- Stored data
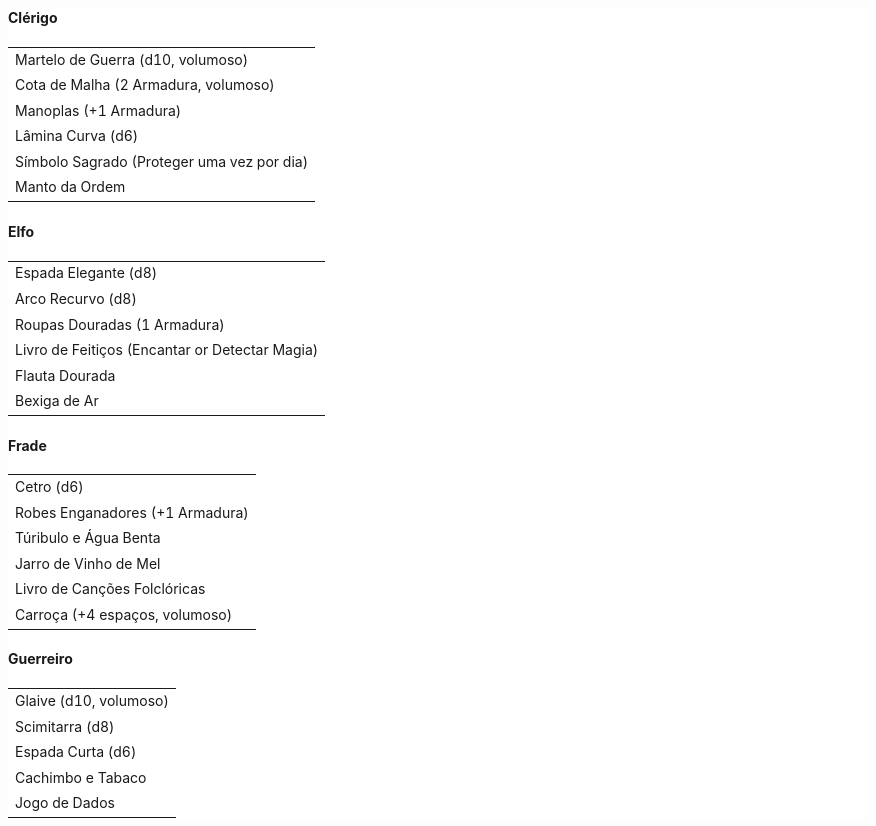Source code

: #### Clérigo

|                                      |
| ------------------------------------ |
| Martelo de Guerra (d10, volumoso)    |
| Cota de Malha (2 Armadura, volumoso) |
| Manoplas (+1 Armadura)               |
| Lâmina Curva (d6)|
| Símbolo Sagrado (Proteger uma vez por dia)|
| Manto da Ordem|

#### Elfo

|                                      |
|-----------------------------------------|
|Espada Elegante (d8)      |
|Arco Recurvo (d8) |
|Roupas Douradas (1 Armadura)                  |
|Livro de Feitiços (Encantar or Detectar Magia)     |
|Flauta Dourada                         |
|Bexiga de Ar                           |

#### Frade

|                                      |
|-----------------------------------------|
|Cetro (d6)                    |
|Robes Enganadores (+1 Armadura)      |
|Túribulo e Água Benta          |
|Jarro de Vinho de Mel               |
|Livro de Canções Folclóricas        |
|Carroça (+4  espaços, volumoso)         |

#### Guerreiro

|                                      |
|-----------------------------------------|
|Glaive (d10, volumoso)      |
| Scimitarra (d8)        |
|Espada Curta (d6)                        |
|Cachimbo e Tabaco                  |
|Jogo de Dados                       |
...
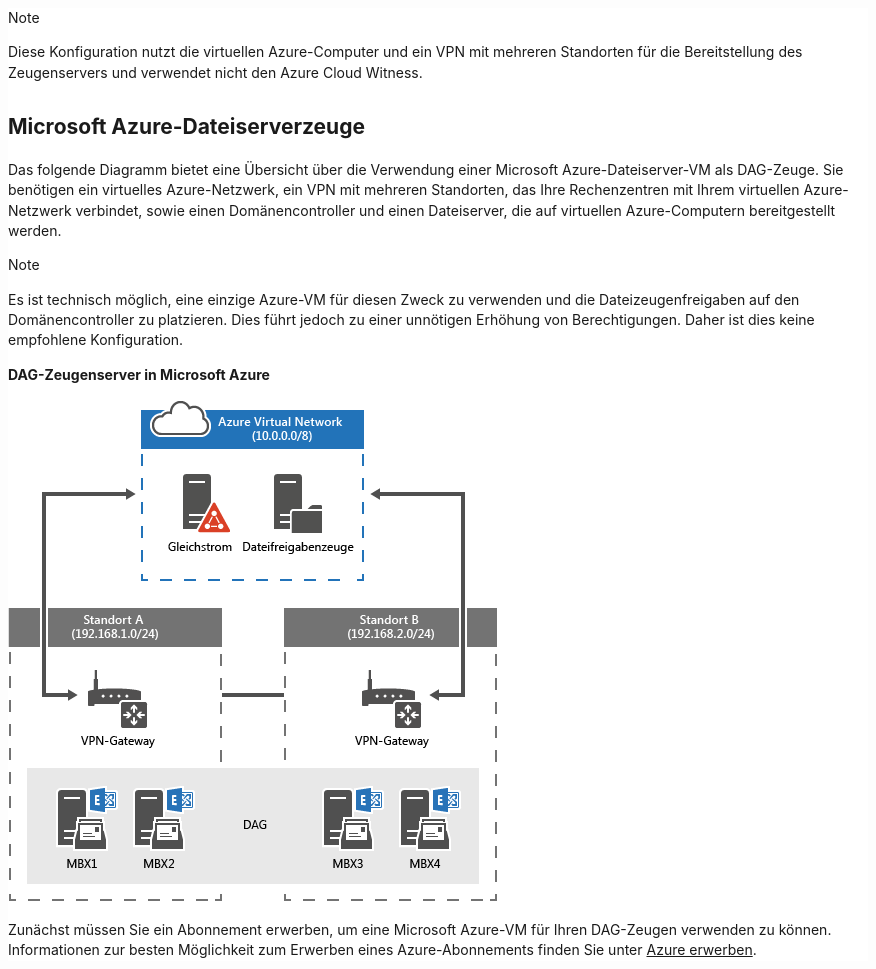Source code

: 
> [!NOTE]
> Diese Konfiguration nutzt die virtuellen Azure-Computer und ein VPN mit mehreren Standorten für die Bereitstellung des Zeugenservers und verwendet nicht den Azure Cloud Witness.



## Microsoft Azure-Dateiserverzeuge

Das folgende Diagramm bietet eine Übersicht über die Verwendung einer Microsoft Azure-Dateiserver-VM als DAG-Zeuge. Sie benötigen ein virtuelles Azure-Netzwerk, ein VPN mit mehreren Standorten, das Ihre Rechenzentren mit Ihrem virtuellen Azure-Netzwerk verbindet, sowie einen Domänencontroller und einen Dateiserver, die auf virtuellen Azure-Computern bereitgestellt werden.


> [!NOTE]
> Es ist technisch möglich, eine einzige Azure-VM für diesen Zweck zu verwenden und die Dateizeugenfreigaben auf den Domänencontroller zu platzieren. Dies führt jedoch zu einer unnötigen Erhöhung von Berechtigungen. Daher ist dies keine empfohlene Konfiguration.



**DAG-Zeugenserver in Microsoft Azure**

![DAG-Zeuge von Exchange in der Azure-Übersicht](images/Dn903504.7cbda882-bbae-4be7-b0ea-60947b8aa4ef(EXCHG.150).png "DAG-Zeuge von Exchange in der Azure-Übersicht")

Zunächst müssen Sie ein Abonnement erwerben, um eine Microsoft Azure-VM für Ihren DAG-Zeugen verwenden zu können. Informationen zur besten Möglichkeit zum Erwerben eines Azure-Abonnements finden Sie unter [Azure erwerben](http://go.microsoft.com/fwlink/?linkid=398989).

- TASK
How many lines in the rows above contain the string "Armadura"? Give only the number.

- EXERCISE RESPONSE
4